_Assignment:_ In the listing that follows, how many lines contain the string "sclerosing"? Provide only the number.

_Data records:_
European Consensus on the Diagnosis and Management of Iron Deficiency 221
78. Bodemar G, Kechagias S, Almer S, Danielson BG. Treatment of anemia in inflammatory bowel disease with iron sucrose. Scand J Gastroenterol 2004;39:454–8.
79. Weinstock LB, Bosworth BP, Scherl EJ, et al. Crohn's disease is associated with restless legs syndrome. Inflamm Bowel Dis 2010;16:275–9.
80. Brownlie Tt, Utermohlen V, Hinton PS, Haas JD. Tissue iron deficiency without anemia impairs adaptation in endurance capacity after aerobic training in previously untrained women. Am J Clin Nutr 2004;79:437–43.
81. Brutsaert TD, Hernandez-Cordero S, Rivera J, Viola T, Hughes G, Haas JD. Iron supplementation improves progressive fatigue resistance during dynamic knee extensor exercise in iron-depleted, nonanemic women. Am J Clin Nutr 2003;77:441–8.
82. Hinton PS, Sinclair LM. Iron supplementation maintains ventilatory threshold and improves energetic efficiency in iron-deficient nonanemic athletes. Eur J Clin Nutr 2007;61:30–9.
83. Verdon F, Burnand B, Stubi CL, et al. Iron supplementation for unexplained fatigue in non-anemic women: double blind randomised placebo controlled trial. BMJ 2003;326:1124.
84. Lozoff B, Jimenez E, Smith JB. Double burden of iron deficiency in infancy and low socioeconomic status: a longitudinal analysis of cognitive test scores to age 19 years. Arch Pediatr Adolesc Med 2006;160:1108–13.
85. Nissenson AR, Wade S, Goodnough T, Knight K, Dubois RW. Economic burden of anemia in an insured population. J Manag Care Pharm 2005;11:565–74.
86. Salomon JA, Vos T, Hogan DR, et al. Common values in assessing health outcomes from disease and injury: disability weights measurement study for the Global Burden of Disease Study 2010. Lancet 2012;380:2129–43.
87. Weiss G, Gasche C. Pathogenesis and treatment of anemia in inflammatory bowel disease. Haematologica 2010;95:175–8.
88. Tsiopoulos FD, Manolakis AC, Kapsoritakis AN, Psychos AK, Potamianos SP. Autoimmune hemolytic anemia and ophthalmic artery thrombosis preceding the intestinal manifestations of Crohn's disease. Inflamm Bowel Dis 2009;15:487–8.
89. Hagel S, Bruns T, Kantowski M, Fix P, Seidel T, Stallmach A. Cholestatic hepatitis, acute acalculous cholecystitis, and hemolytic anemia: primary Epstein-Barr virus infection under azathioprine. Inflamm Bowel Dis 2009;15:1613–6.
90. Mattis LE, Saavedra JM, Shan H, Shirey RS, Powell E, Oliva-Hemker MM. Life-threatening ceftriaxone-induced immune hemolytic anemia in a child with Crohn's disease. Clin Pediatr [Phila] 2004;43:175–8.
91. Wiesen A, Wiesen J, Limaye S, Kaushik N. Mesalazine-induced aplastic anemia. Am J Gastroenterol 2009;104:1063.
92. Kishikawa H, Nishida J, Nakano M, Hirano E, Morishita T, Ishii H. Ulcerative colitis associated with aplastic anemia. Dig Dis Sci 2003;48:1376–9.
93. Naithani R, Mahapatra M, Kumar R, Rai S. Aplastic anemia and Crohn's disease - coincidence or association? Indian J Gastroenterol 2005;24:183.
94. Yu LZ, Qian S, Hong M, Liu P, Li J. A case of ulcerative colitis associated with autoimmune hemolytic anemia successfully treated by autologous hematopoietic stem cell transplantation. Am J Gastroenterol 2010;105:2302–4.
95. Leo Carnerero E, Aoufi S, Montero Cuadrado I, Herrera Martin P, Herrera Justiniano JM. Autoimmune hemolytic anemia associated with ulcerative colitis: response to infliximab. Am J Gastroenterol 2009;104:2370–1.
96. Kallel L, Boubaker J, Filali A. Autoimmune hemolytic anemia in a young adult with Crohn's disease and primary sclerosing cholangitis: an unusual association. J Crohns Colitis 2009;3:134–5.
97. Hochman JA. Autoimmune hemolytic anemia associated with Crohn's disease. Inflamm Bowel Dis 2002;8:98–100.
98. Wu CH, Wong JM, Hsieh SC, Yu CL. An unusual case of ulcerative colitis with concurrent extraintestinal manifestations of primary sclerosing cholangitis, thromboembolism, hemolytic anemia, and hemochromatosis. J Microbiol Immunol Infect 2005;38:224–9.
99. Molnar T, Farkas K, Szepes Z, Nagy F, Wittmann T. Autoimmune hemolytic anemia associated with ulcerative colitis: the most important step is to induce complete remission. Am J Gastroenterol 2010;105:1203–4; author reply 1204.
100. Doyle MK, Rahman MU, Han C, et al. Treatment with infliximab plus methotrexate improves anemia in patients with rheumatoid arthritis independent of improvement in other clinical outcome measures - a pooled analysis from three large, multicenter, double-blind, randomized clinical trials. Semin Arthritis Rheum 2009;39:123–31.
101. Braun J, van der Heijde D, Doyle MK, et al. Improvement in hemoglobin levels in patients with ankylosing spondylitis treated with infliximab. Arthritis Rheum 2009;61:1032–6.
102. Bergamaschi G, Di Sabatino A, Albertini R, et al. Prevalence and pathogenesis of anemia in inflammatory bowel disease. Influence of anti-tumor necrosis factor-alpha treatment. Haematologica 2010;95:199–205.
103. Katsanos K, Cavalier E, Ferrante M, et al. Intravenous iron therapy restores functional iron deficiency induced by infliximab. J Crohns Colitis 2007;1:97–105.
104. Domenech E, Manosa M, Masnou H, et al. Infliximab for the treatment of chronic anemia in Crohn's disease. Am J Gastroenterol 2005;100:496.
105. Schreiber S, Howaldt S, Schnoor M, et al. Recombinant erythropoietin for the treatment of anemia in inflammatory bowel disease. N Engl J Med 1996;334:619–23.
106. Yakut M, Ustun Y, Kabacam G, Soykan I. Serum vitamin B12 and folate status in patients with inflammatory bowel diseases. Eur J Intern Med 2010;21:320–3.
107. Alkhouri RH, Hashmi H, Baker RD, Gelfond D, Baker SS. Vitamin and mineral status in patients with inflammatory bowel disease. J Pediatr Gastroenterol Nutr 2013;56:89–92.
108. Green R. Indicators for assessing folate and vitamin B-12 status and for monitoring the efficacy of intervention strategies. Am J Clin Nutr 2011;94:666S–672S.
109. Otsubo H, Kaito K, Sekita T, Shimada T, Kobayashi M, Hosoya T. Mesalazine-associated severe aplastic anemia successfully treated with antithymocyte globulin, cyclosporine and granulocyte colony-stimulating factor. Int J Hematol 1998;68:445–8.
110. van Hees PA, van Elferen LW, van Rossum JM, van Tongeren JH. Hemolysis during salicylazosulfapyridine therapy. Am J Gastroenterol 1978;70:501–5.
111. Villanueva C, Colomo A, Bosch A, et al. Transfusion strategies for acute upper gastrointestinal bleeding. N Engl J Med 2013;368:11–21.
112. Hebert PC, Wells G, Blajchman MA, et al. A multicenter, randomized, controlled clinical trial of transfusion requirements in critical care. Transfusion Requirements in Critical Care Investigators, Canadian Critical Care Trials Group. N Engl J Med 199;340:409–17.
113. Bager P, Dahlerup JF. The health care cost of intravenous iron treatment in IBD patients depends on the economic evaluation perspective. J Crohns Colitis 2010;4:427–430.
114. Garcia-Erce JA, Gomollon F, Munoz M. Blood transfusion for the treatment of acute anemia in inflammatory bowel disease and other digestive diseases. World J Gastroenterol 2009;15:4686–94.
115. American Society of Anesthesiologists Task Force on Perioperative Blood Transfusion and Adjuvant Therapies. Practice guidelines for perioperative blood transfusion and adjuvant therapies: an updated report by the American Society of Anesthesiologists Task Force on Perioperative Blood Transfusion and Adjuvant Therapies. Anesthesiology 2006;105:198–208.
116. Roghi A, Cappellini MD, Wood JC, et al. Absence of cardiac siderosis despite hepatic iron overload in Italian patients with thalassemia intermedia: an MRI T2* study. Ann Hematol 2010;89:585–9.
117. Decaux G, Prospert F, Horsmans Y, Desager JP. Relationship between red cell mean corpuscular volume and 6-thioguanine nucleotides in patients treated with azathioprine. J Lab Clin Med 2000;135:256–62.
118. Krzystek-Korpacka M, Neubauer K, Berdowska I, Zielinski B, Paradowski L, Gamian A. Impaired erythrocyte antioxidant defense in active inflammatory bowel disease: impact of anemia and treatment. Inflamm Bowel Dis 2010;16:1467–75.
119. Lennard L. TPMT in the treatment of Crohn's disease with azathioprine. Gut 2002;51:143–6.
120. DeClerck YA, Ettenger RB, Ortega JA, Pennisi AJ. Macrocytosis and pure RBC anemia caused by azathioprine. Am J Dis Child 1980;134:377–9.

_Task solution:_ 2